Hemingway glamorized war to project his macho persona.  Biographer Jeffrey Meyers wrote:

“Because of Hemingway’s tendency to obscure the distinction between his fiction and his life, he was temperamentally primed for corruption by publicity and wealth.  He inflated his genuine heroism in war through newspaper interviews and public speeches while still in his teens.”

In my parlance, Hemingway was never an adult whereas Hoffer was having no choice to be otherwise.


Hemingway wrote – as he did not attend the Nobel Prize ceremonies in Sweden in 1954 having suffered two plane crashes in Africa in a matter of days and was recovering from his injuries:

Writing, at its best, is a lonely life. Organizations for writers palliate the writer’s loneliness but I doubt if they improve his writing. He grows in public stature as he sheds his loneliness and often his work deteriorates. For he does his work alone and if he is a good enough writer he must face eternity, or the lack of it, each day.  For a true writer, each book should be a new beginning where he tries again for something that is beyond attainment. He should always try for something that has never been done or that others have tried and failed. Then sometimes, with great luck, he will succeed.

How simple the writing of literature would be if it were only necessary to write in another way what has been well written. It is because we have had such great writers in the past that a writer is driven far out past where he can go, out to where no one can help him.


Hemingway died of suicide in Ketchum, Idaho in July 1961 at the age of 61; Hoffer died of natural causes in 1983 at the age of 84. Hemingway was rich, celebrated throughout the world, a guest of the incredibly wealthy as well as royalty, whereas Hoffer was of modest means and suffered grave hardship in his early life. Hemingway was a world celebrity traveling widely whereas Hoffer never left the continental United States.

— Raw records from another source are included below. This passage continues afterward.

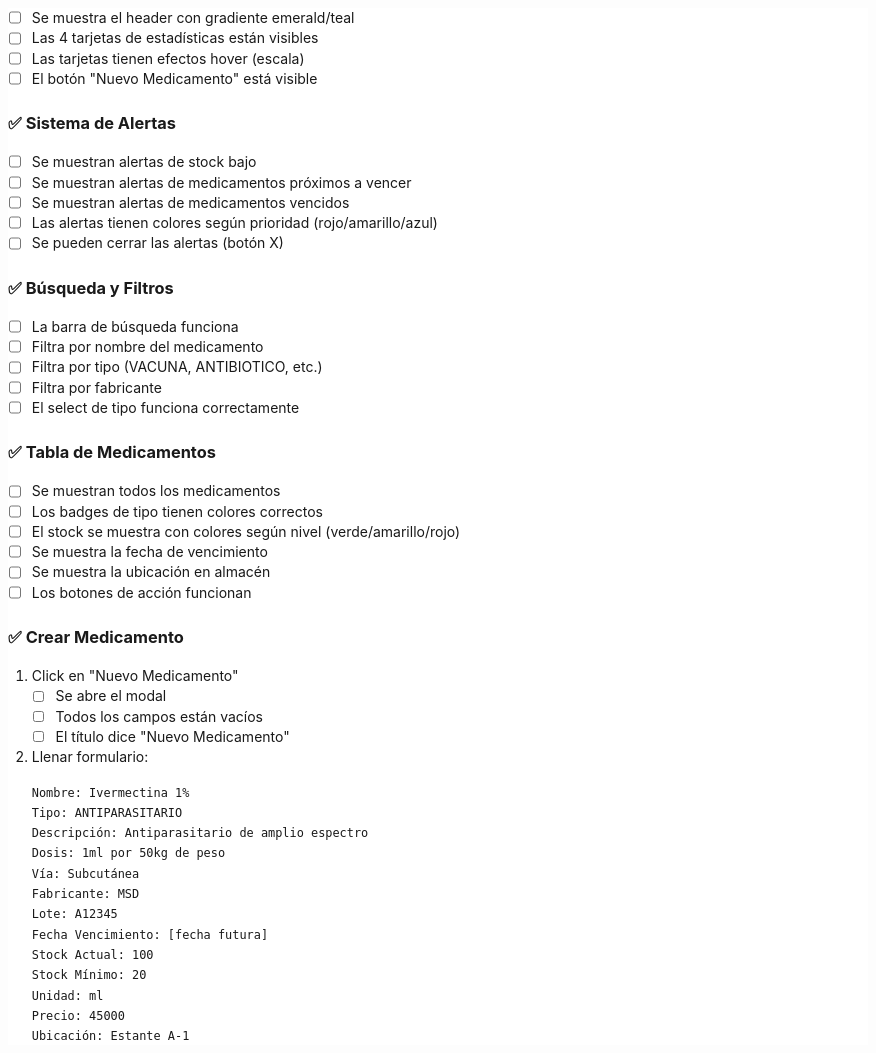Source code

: - [ ] Se muestra el header con gradiente emerald/teal
- [ ] Las 4 tarjetas de estadísticas están visibles
- [ ] Las tarjetas tienen efectos hover (escala)
- [ ] El botón "Nuevo Medicamento" está visible

### ✅ Sistema de Alertas

- [ ] Se muestran alertas de stock bajo
- [ ] Se muestran alertas de medicamentos próximos a vencer
- [ ] Se muestran alertas de medicamentos vencidos
- [ ] Las alertas tienen colores según prioridad (rojo/amarillo/azul)
- [ ] Se pueden cerrar las alertas (botón X)

### ✅ Búsqueda y Filtros

- [ ] La barra de búsqueda funciona
- [ ] Filtra por nombre del medicamento
- [ ] Filtra por tipo (VACUNA, ANTIBIOTICO, etc.)
- [ ] Filtra por fabricante
- [ ] El select de tipo funciona correctamente

### ✅ Tabla de Medicamentos

- [ ] Se muestran todos los medicamentos
- [ ] Los badges de tipo tienen colores correctos
- [ ] El stock se muestra con colores según nivel (verde/amarillo/rojo)
- [ ] Se muestra la fecha de vencimiento
- [ ] Se muestra la ubicación en almacén
- [ ] Los botones de acción funcionan

### ✅ Crear Medicamento

1. Click en "Nuevo Medicamento"
   - [ ] Se abre el modal
   - [ ] Todos los campos están vacíos
   - [ ] El título dice "Nuevo Medicamento"

2. Llenar formulario:
   ```
   Nombre: Ivermectina 1%
   Tipo: ANTIPARASITARIO
   Descripción: Antiparasitario de amplio espectro
   Dosis: 1ml por 50kg de peso
   Vía: Subcutánea
   Fabricante: MSD
   Lote: A12345
   Fecha Vencimiento: [fecha futura]
   Stock Actual: 100
   Stock Mínimo: 20
   Unidad: ml
   Precio: 45000
   Ubicación: Estante A-1
   ```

Hemingway left 332 manuscripts of unpublished works with his wife, Mary, at his death.  Hofer has some 75 linear feet of his papers and books at the Hover Institute of Stanford University.  Hemingway’s papers are at the John F. Kenney Presidential Library in Boston. 

MY REASON FOR SHARING

Before the COVID-19 Pandemic, I completed two manuscripts: EVERYONE IS AN AUTHOR: Confessions of an Existential Amateur and MIRROR OF THE PSYCHE: A Study of the Writing of Eric Hoffer from the perspective of The Fisher Paradigm©™.

In July 2019 on July 2, I had open-heart surgery, and have been dealing with that ever since.  To put it simply, I’ve never recovered sufficiently to write with the energy and abeyance that I once did. An essay such as this is about my limitations.

I don’t have 332 unpublished manuscripts in my repertoire,  but I do have some 1500 essays on my blog: peripateticphilosopher.blogspot.com and a few manuscripts such as THE TRIPLE FOOL and IN SEARCH OF THE REAL PARENTS OF MY SOUL. 

The first is a novel of a middle-aged man who loves the comfort of his study where he has a conversation with his books in Latin, while he reminisces about the collapse of his Roman Catholic faith while experiencing teleportation to his son who is a Catholic Priest in Rome in residence at St. Paul’s Outside the Wall in Rome, Italy.  

The second is something like a Kahlil Griban mystical journey into knowing only centered on being both inclusive and beyond all religions.

Like Hoffer, I do write in notebooks, but not systematically as my writing is of whole cloth highlighted with my empirical experience never thinking of an audience.  Hemingway, on the other hand, can think no other way.  He writes:

“Writing is what we are supposed to do when we are at our best – make it all up – but make it up so truly that later it will happen that way.”

 

This was what I have been thinking today, March 15, 2021, The Ides of March.